▸ WORK REQUEST:
Transcribe every record beneath, precisely as written.

═════ DATA PROVIDED

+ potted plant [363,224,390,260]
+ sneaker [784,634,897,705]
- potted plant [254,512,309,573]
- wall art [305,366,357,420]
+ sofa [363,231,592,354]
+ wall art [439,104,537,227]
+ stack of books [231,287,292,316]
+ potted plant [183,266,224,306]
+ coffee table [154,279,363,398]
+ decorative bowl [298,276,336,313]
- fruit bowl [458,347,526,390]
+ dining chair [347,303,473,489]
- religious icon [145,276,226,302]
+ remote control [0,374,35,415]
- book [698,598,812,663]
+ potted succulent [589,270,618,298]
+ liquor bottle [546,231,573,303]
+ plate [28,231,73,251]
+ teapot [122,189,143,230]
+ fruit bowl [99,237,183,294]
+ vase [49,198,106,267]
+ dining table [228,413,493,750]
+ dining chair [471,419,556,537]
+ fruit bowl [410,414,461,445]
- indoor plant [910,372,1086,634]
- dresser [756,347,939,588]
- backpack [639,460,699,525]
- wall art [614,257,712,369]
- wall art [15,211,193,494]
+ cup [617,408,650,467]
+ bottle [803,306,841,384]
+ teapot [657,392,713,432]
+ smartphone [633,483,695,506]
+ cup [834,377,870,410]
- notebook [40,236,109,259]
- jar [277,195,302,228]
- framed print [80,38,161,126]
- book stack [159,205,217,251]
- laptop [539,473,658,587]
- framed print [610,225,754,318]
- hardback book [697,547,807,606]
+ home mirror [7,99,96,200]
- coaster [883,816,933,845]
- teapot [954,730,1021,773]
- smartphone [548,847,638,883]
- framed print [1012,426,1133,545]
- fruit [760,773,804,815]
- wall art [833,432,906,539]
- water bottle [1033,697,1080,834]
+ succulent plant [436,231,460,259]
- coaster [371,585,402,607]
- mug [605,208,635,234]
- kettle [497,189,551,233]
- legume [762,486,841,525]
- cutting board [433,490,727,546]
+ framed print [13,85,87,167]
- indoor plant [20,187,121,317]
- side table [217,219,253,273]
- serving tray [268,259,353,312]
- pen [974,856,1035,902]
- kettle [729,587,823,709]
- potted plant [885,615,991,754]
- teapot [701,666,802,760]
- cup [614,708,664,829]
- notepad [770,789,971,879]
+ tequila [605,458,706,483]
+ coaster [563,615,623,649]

══════════

▸ ANSWER SECTION:
+ potted plant [363,224,390,260]
+ sneaker [784,634,897,705]
- potted plant [254,512,309,573]
- wall art [305,366,357,420]
+ sofa [363,231,592,354]
+ wall art [439,104,537,227]
+ stack of books [231,287,292,316]
+ potted plant [183,266,224,306]
+ coffee table [154,279,363,398]
+ decorative bowl [298,276,336,313]
- fruit bowl [458,347,526,390]
+ dining chair [347,303,473,489]
- religious icon [145,276,226,302]
+ remote control [0,374,35,415]
- book [698,598,812,663]
+ potted succulent [589,270,618,298]
+ liquor bottle [546,231,573,303]
+ plate [28,231,73,251]
+ teapot [122,189,143,230]
+ fruit bowl [99,237,183,294]
+ vase [49,198,106,267]
+ dining table [228,413,493,750]
+ dining chair [471,419,556,537]
+ fruit bowl [410,414,461,445]
- indoor plant [910,372,1086,634]
- dresser [756,347,939,588]
- backpack [639,460,699,525]
- wall art [614,257,712,369]
- wall art [15,211,193,494]
+ cup [617,408,650,467]
+ bottle [803,306,841,384]
+ teapot [657,392,713,432]
+ smartphone [633,483,695,506]
+ cup [834,377,870,410]
- notebook [40,236,109,259]
- jar [277,195,302,228]
- framed print [80,38,161,126]
- book stack [159,205,217,251]
- laptop [539,473,658,587]
- framed print [610,225,754,318]
- hardback book [697,547,807,606]
+ home mirror [7,99,96,200]
- coaster [883,816,933,845]
- teapot [954,730,1021,773]
- smartphone [548,847,638,883]
- framed print [1012,426,1133,545]
- fruit [760,773,804,815]
- wall art [833,432,906,539]
- water bottle [1033,697,1080,834]
+ succulent plant [436,231,460,259]
- coaster [371,585,402,607]
- mug [605,208,635,234]
- kettle [497,189,551,233]
- legume [762,486,841,525]
- cutting board [433,490,727,546]
+ framed print [13,85,87,167]
- indoor plant [20,187,121,317]
- side table [217,219,253,273]
- serving tray [268,259,353,312]
- pen [974,856,1035,902]
- kettle [729,587,823,709]
- potted plant [885,615,991,754]
- teapot [701,666,802,760]
- cup [614,708,664,829]
- notepad [770,789,971,879]
+ tequila [605,458,706,483]
+ coaster [563,615,623,649]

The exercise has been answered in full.